Sazıyla ağlar ve onunla gülerdi.
Köroğlu’ndan başlar, aşık Veysel’den çıkardı.
“Müzik tarzım olmaz o gün hoşlandığım notalar tarzımdır,” derdi.
Kafkasların dağ müziğini yapıyoruz. Onun için müziğimiz eskilere dayanır. Sokak müziği yapmıyoruz. Halktan müziğe kabiliyetli ve kulağı olanları buluyor ve çalıştırıyoruz. Halkın müziği böyle ortaya çıkıyor, derdi.
Halkın arasında birçok guruplar bizi taklit ediyor.

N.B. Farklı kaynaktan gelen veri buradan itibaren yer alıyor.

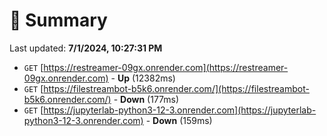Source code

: # 📖 Summary
Last updated: **7/1/2024, 10:27:31 PM**

- `GET` [https://restreamer-09gx.onrender.com](https://restreamer-09gx.onrender.com) - **Up** (12382ms)
- `GET` [https://filestreambot-b5k6.onrender.com/](https://filestreambot-b5k6.onrender.com/) - **Down** (177ms)
- `GET` [https://jupyterlab-python3-12-3.onrender.com](https://jupyterlab-python3-12-3.onrender.com) - **Down** (159ms)
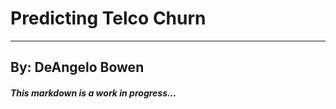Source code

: # Predicting Telco Churn
-----------------------------------------------------------------------------------------------------------------------------------------------------------
## By: DeAngelo Bowen
##### This markdown is a work in progress...
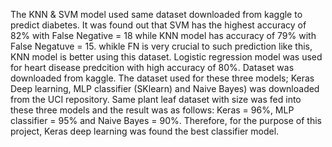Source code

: The KNN & SVM model used same dataset downloaded from kaggle to predict diabetes. It was found out that SVM has the highest accuracy of 82% with False Negative = 18 while KNN model has accuracy of 79% with False Negatuve = 15. whikle FN is very crucial to such prediction like this, KNN model is better using this dataset.
Logistic regression model was used for heart disease predcition with high accuracy of 80%. Dataset was downloaded from kaggle.
The dataset used for these three models; Keras Deep learning, MLP classifier (SKlearn) and Naive Bayes) was downloaded from the UCI repository. Same plant leaf dataset with size was fed into these three models and the result was as follows: Keras = 96%, MLP classifier = 95% and Naive Bayes = 90%. Therefore, for the purpose of this project, Keras deep learning was found the best classifier model.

Kaynağımız, halkın gün görmemiş müziğidir. Her ortamda seslendirdiğimiz müziğimiz, parçalarımızla her zaman canlıdır ve canlı kalacaktır.

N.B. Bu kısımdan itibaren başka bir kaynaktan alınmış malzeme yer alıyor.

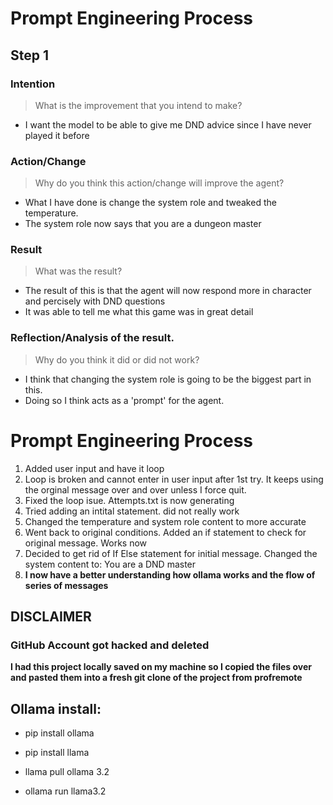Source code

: # Prompt Engineering Process

## Step 1

### Intention

> What is the improvement that you intend to make?

- I want the model to be able to give me DND advice since I have never played it before

### Action/Change

> Why do you think this action/change will improve the agent?

- What I have done is change the system role and tweaked the temperature.
- The system role now says that you are a dungeon master

### Result

> What was the result?

- The result of this is that the agent will now respond more in character and percisely with DND questions
- It was able to tell me what this game was in great detail

### Reflection/Analysis of the result.

> Why do you think it did or did not work?

- I think that changing the system role is going to be the biggest part in this.
- Doing so I think acts as a 'prompt' for the agent.

# Prompt Engineering Process

1. Added user input and have it loop
2. Loop is broken and cannot enter in user input after 1st try. It keeps using the orginal message over and over unless I force quit.
3. Fixed the loop isue. Attempts.txt is now generating
4. Tried adding an intital statement. did not really work
5. Changed the temperature and system role content to more accurate
6. Went back to original conditions. Added an if statement to check for original message. Works now
7. Decided to get rid of If Else statement for initial message. Changed the system content to: You are a DND master
8. **I now have a better understanding how ollama works and the flow of series of messages**

## DISCLAIMER

### GitHub Account got hacked and deleted

**I had this project locally saved on my machine so I copied the files over and pasted them into a fresh git clone of the project from profremote**

## Ollama install:

- pip install ollama
- pip install llama
- llama pull ollama 3.2

- ollama run llama3.2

Geçende meydanda toplanmış hak arayan, insanlara müzik eşliğinde yardım ettik. Yine turistlerin ziyaret ettiği tarihi eserin önünde konser verdik. Kendi tarzımızı ve sazımızı konuşturduk.

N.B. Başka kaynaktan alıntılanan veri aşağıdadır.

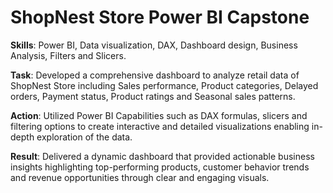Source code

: # ShopNest Store Power BI Capstone

**Skills**: Power BI, Data visualization, DAX, Dashboard design, Business Analysis, Filters and Slicers.

**Task**: Developed a comprehensive dashboard to analyze retail data of ShopNest Store including Sales performance, Product categories, Delayed orders, Payment status, Product ratings and Seasonal sales patterns.

**Action**: Utilized Power BI Capabilities such as DAX formulas, slicers and filtering options to create interactive and detailed visualizations enabling in-depth exploration of the data.

**Result**: Delivered a dynamic dashboard that provided actionable business insights highlighting top-performing products, customer behavior trends and revenue opportunities through clear and engaging visuals.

Bugün kesin olan, müziğimiz olmasa, kutlamalar yapılamaz. Biz çalar oynarız. Başkalarının müziğiyle değil, notalarımızla oynarız.
Üç kişiye müzik konusunda araştırma yaptırıyoruz. Müzik tarihimizi, ortaya çıkaracağız. Hangi ezgilerle ilgili türlerden hoşlandığımızı öğreneceğiz.
Sözleri hareketli olan, olayı özetleyen ve sosyal yapımızla ilgili müziği daha çok beğeniyoruz. Bunun için de halktan karşılık buluyoruz. Bazı yörelere ait müzisyenler notaları bizden aldınız, diyorlar. Anadolu’ya gelmişiz, biz kuzeye siz ise güneye inmiş olabilirsiniz. O halde aynı yayığın ayranıyız. Yoğurt tencerelerimiz farklı da olsa oluşacak yağımız ortaktır.
Kafkaslardan Toroslara gibi. Doğaya da uyum göstermede olan benzerliğimiz, çok enteresandır. Dağlarda kalsak da şehirleşmeyle birlikte şehrin sosyal yapısına uyarlanmışız. Şehirde saray müziğini yansıtmıyoruz. Dağlar bizimdir diyen Köroğlu’nu seslendiriyoruz.
“Halk aşıklarını” dile getiriyoruz. Değerlerimizi koruyor ve yaşatıyoruz.
Sazımızın telinde çiçeklerimizin güzelliğini, deyişlerinde insanlığı ve aydınlık yarınları hissederdik. Sevinç ve neşede ısrarcıyız. Halkın moral kaynağıyız. Halk bizimle coşar bizim türkülerimizi yolda, işinde ve dağında mırıldanır.
Yılların eskimeyen sesleri, coşkusuyla türkülerimizi, dün olduğu gibi bugün de hayranlıkla söylemektedir.